**TESTO ESTRATTO**

· · · · · · ·

La pace possibile secondo Paolo Mieli

21 Settembre 2024

Al summit, l’intervista di Telese al collega giornalista autore del saggio Fiamme dal passato

PESCARA. «Solo capendo le complicazioni del Novecento, possiamo avvicinarci alle cose moderne”, dice Paolo Mieli.
Dal processo di Norimberga alle guerre in Ucraina e Medio Oriente. Lo spunto lo dà l’ultimo libro scritto dal giornalista e conduttore televisivo, “Fiamme dal passato. Dalle braci del Novecento alle guerre di oggi”, un saggio pubblicato dalla casa editrice Rizzoli. «Le guerre non spariscono mai», rimarca l’ospite d’eccezione al 4° Abruzzo Economy Summit che si è concluso ieri a Pescara.
Ad intervistare Mieli, sul palco dell’Aurum, c’è Luca Telese, giornalista e scrittore, dal prossimo 1° ottobre direttore del quotidiano Il Centro, come sottolinea la direttrice di Confimi Abruzzo, Alessandra Relmi, nell’introdurre uno degli appuntamenti più interessanti in scaletta.
Tra Mieli e Telese la sintonia è tangibile. «Le guerre ci sono sempre, si svolgono anche lontano da noi. Ma i due conflitti in corso ci richiamano alla quotidianità della guerra», cioè a quella sensazione psicologica di precarietà e fine. In una parola: paura. Non a caso, Mieli e Telese, citano le parole di Papa Francesco: «Viviamo una terza guerra mondiale combattuta a pezzi». Frazionata in tanti conflitti.

· · · · · · ·

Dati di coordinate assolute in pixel
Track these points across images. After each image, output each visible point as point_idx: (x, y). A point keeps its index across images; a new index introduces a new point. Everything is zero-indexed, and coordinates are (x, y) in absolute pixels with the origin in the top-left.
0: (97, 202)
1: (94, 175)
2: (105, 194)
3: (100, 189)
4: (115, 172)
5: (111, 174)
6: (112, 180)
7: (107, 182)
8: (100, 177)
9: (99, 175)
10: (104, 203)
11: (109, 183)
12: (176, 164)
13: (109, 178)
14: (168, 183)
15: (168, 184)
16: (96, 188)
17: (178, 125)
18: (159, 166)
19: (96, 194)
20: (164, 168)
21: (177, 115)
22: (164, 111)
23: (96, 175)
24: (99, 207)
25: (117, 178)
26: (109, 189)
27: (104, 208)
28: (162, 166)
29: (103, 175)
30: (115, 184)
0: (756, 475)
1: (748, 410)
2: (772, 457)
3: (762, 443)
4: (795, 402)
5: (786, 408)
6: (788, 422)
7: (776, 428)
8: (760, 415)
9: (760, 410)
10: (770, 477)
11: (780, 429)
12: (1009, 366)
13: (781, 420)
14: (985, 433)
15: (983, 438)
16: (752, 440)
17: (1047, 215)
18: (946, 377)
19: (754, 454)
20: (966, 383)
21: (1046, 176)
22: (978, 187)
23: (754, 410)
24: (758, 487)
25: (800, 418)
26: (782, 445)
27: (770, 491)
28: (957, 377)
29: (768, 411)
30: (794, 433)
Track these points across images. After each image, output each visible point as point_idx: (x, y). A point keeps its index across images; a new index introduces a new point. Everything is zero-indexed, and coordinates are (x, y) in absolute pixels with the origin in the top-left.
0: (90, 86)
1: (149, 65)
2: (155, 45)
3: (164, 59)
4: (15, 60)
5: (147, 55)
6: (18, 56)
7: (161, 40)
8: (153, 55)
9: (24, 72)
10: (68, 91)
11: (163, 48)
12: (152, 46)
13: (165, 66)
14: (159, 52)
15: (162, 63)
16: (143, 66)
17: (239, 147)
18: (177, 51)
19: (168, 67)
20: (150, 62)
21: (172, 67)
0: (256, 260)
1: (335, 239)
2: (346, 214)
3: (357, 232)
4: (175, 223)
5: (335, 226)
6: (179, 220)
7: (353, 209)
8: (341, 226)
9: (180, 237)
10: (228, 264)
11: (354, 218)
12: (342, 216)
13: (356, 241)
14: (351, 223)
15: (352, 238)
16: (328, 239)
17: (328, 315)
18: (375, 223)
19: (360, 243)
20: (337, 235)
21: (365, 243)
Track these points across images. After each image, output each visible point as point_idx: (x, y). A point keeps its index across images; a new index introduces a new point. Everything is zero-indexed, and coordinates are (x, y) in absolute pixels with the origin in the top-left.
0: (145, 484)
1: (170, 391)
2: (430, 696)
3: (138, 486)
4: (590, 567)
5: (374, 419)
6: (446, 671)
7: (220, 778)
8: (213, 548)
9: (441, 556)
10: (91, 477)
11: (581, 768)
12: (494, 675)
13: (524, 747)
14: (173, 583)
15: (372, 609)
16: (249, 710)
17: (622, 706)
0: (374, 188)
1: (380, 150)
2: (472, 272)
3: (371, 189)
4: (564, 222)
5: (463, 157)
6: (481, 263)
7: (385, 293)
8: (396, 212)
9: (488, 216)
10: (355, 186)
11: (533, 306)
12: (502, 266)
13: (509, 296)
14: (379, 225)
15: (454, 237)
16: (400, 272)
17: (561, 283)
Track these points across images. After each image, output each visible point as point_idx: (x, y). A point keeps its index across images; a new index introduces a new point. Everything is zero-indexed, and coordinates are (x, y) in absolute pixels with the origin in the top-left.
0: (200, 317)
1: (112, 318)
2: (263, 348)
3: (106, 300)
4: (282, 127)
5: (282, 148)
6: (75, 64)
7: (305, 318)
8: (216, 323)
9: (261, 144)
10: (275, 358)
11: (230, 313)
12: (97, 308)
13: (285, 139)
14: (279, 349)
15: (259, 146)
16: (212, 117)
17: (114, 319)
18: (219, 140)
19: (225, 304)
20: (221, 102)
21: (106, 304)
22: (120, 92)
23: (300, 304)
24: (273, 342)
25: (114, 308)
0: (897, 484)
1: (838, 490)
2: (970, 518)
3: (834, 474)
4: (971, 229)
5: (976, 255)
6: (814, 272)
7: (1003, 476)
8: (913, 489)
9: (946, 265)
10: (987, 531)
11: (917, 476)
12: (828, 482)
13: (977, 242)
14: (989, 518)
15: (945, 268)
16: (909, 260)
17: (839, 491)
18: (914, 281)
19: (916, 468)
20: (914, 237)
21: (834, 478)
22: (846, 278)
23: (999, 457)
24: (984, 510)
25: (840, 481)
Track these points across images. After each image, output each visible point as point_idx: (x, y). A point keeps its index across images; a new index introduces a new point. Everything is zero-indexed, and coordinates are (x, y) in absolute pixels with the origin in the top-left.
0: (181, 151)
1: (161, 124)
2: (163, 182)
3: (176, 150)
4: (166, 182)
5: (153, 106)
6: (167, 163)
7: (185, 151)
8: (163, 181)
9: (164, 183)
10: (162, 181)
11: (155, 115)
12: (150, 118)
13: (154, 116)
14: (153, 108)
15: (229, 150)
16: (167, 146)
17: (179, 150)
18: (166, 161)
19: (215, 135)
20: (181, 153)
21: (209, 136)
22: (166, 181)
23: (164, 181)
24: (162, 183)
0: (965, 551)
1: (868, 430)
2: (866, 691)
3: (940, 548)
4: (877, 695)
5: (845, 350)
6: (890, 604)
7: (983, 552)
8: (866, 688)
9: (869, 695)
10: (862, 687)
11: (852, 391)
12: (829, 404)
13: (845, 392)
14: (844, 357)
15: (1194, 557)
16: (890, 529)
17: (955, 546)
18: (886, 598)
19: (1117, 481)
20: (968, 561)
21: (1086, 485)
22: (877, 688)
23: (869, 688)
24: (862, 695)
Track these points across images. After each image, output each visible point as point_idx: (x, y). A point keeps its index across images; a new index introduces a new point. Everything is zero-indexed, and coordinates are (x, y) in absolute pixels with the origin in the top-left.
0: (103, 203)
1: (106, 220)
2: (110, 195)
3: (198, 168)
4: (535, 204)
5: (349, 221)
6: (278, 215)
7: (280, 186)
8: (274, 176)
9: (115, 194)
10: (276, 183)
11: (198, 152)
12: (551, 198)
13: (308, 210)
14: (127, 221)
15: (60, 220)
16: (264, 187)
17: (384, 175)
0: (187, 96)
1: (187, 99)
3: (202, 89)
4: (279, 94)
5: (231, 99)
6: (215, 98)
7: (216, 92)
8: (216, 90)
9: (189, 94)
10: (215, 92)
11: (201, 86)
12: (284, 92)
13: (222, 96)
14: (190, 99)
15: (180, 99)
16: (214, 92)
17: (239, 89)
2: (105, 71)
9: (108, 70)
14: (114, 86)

· · · · · · ·

Nell'articolo su Paolo Mieli, quale casa editrice ha pubblicato il saggio «Fiamme dal passato»?

La casa editrice Rizzoli.